PASSAGE FOR REVIEW: Begin

The downhole tool 100 may further include upper and lower cones 150, 152. The upper cone 150 may be received into the upper axial end 126 of the body 120, and the lower cone 152 may be received in the lower axial end 128 of the body 120. The upper and lower cones 150, 152 may each have a bore formed axially-therethrough, through which the rod 182 (see FIG. 1) may extend. As described below, the upper and lower cones 150, 152 may be adducted together to force the body 120 radially-outward and into engagement with a surrounding tubular (e.g., a liner or casing). The upper end of the upper cone 150 may define a valve seat 151, which may be configured to catch and at least partially form a seal with a ball or another obstructing impediment.

FIG. 3 illustrates a flowchart of a method 300 for actuating the downhole tool system 100, according to an embodiment. The method 300 may include running the downhole tool system 100 into a wellbore, as at 302.

The method 300 may also include exerting opposing axial forces on the downhole tool 110 with the setting assembly 180, as at 304. More particularly, the outer sleeve 184 may exert a downward (e.g., pushing) force on the upper cone 150, and the rod 182 may exert an upward (e.g., pulling) force on the lower cone 152. This may cause the cones 150, 152 to move axially-toward each other within the body 120. In other words, an axial distance between the cones 150, 152 may decrease.

PASSAGE FOR REVIEW: End
INPUT DATA: Begin

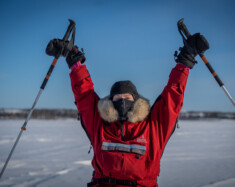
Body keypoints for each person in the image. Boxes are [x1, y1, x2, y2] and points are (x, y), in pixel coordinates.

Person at [46, 32, 209, 187]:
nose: (122, 102)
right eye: (117, 98)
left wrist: (185, 59)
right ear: (110, 102)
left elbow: (172, 97)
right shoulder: (100, 125)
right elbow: (85, 96)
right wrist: (73, 60)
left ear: (136, 102)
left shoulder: (153, 128)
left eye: (127, 98)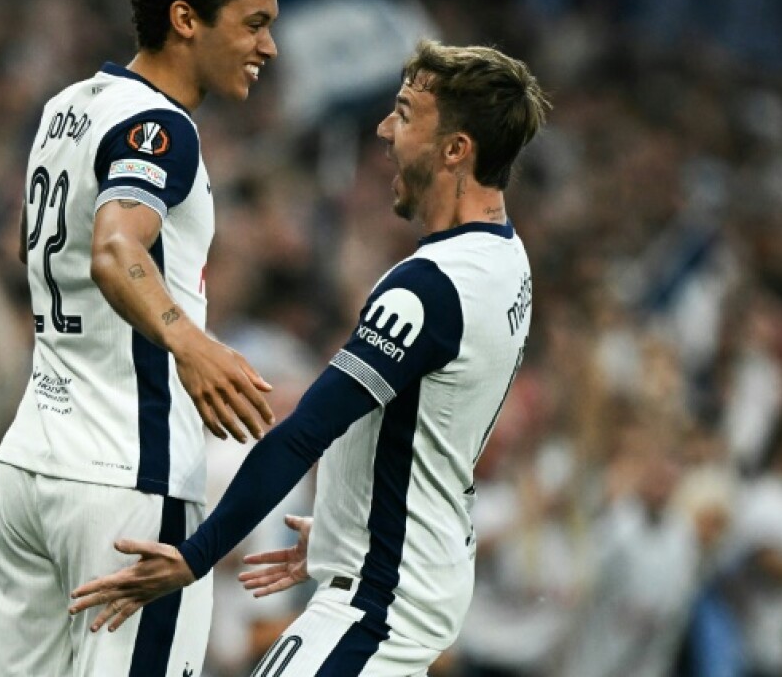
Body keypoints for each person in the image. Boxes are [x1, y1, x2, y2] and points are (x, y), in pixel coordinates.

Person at [69, 39, 550, 676]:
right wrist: (342, 532)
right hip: (413, 573)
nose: (383, 130)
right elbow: (429, 419)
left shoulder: (430, 288)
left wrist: (193, 557)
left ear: (457, 149)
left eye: (404, 115)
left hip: (379, 602)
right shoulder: (509, 260)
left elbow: (302, 435)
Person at [0, 0, 287, 677]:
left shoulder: (67, 108)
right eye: (253, 24)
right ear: (186, 19)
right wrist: (191, 341)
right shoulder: (161, 126)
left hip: (26, 468)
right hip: (126, 485)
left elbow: (38, 250)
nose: (268, 47)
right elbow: (116, 248)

INPUT DATA: End

◆ ACTIVITY LIST
1 > Answer these questions using the downhole tool passage:
(a) What does the upper end of the upper cone 150 define?
(b) What step of method 300 is marked as 302?
(c) Which part exerts an upward pulling force on the lower cone 152?
2 > Carry on the downhole tool passage from its final sentence.

◆ PER-TASK ANSWERS
1 >
(a) A valve seat 151.
(b) Running the downhole tool system 100 into a wellbore.
(c) The rod 182.

2 >
The force exerted by the outer sleeve 184 may cause the upper cone 150 to move within the first, upper, tapered portion 140 and/or the second, upper, tapered portion 142 of the body 120, which may force an upper portion of the body 120 to radially-outward (e.g., deforming or otherwise expanding the upper portion of the body 120). Similarly, the force exerted by the rod 182 may cause the lower cone 152 to move within the fourth, lower, tapered portion 146 and/or the fifth, lower, tapered portion 148 of the body 120, which may force (e.g., deform or otherwise expand) a lower portion the body 120 radially-outward In at least one embodiment, some portions of the body 120 may be forced outwards more or less than others. For example, the portions of the body 120 that are axially-aligned with the cones 150, 152 may be forced radially-outward farther than the portions of the body 120 that are not axially-aligned with the cones 150, 152. For example, an intermediate (e.g., middle) portion of the body 120 may be forced to move radially-outward less than the portions on either side thereof that are axially-aligned with the cones 150, 152.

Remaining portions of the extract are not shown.